His National Movement Simeon II party, later renamed as the National Movement for Stability and Progress (NMSP), lost to the Socialists in the 2005 election, but remained part of the governing coalition.
In Sunday's vote however, the liberals gained just three percent of the vote, short of the 4.0-percent threshold to enter parliament.
"There are many ways of serving your country," said Simeon II, when asked about his future plans. His resignation must be approved at a special congress.
He firmly rejected suggestions that he would return to Spain, where he spent his years of exile.
Crowned king at the age of six after his father Boris III died in 1943, Simeon was deposed by the communists two years later.

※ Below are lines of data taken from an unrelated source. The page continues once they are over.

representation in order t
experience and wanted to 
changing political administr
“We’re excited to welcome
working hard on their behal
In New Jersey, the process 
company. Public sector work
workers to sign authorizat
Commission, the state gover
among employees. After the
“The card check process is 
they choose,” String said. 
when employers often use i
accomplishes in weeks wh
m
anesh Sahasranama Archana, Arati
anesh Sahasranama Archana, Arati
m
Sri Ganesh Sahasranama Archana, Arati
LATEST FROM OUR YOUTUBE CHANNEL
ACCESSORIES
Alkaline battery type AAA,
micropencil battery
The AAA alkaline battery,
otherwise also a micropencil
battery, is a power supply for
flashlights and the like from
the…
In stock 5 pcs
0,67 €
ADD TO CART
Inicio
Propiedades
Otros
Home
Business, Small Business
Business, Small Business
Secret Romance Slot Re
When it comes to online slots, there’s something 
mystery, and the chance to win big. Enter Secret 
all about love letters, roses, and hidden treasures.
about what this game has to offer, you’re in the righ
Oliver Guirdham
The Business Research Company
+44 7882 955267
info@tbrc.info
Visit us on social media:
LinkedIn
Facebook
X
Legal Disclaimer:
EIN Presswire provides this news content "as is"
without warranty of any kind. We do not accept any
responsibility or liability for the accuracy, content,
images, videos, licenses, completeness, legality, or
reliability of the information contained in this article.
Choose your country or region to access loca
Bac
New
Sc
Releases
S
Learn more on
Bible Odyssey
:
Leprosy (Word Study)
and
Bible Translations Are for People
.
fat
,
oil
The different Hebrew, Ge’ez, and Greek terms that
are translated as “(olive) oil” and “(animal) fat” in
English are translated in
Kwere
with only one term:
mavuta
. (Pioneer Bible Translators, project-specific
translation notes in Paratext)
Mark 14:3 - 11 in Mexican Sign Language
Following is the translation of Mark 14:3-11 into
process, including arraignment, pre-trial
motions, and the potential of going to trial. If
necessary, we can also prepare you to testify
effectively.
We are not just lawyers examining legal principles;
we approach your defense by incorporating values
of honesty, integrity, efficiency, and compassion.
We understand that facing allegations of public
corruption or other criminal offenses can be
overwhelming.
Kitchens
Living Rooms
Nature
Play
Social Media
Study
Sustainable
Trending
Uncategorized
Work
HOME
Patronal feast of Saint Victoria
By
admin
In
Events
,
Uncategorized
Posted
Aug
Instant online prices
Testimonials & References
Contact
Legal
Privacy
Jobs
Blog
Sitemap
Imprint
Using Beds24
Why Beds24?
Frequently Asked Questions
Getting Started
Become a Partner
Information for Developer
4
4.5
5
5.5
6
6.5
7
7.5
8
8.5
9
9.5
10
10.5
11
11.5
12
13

Mentioning the name of the boy-king was a taboo during communism. His return from exile in 1996 sparked a furore and made him one of the most popular people in Bulgaria.
He became Europe's first ex-monarch to be elected prime minister. He also signed Bulgaria's accession treaties to join NATO in 2004 and the European Union in 2005.
But Simeon was criticised for not living up to his election promise to raise living standards for Bulgarians.
Bulgaria's Turkish minority party, the Movement for Rights and Freedom (MRF) won additional seats in the election, but will find itself in opposition for the first time in eight years.
The MRF was a junior coalition partner in two governments -- first with the former king in 2001-2005 and then with the outgoing Socialists under Sergey Stanishev.
"I'm not afraid of being in opposition," MRF leader Ahmed Dogan said, pointing to growing support for his party. "The MRF is the only party for which support has actually grown after two consecutive terms in government."
The MRF won 14.47 percent and 38 seats, up from 14 percent and 34 seats in 2005.
Of the 31 seats elected directly for the first time in the 240-seat parliament, MRF was the only party, alongside the winning centre-right GERB, to win five direct mandates.
Analysts said MRF leaders had mobilised support, particularly in rural areas despite the hostility which the MRF faced from other parties, including GERB, during the election campaign, the Alpha Research polling institute suggested.
Ethnic Turks make up 10 percent of Bulgaria's population, a bigger proportion than anywhere else in the EU, and one which many observers feel enabled the Balkan state to avoid ethnic conflicts such as those in the neighbouring countries of the former Yugoslavia.
Nevertheless, anti-Turkish prejudice runs deep in Bulgaria, following five centuries of Ottoman domination between the 14th and the 19th centuries. During the communist era, Turks were forced to change their names to Bulgarian ones.
GERB leader and the man likely to be Bulgaria's next prime minister, Boyko Borisov, insisted Monday that "all Muslims should feel safe" in Bulgaria. And he promised to have "the same attitude towards Christians and Muslims alike."
But others are not so sure.
President Georgy Parvanov expressed regret that "the entire election campaign boiled down to attacks against the MRF." Parvanov nevertheless suggested that "the behaviour of certain MRF leaders" had helped fuel some of the hostility.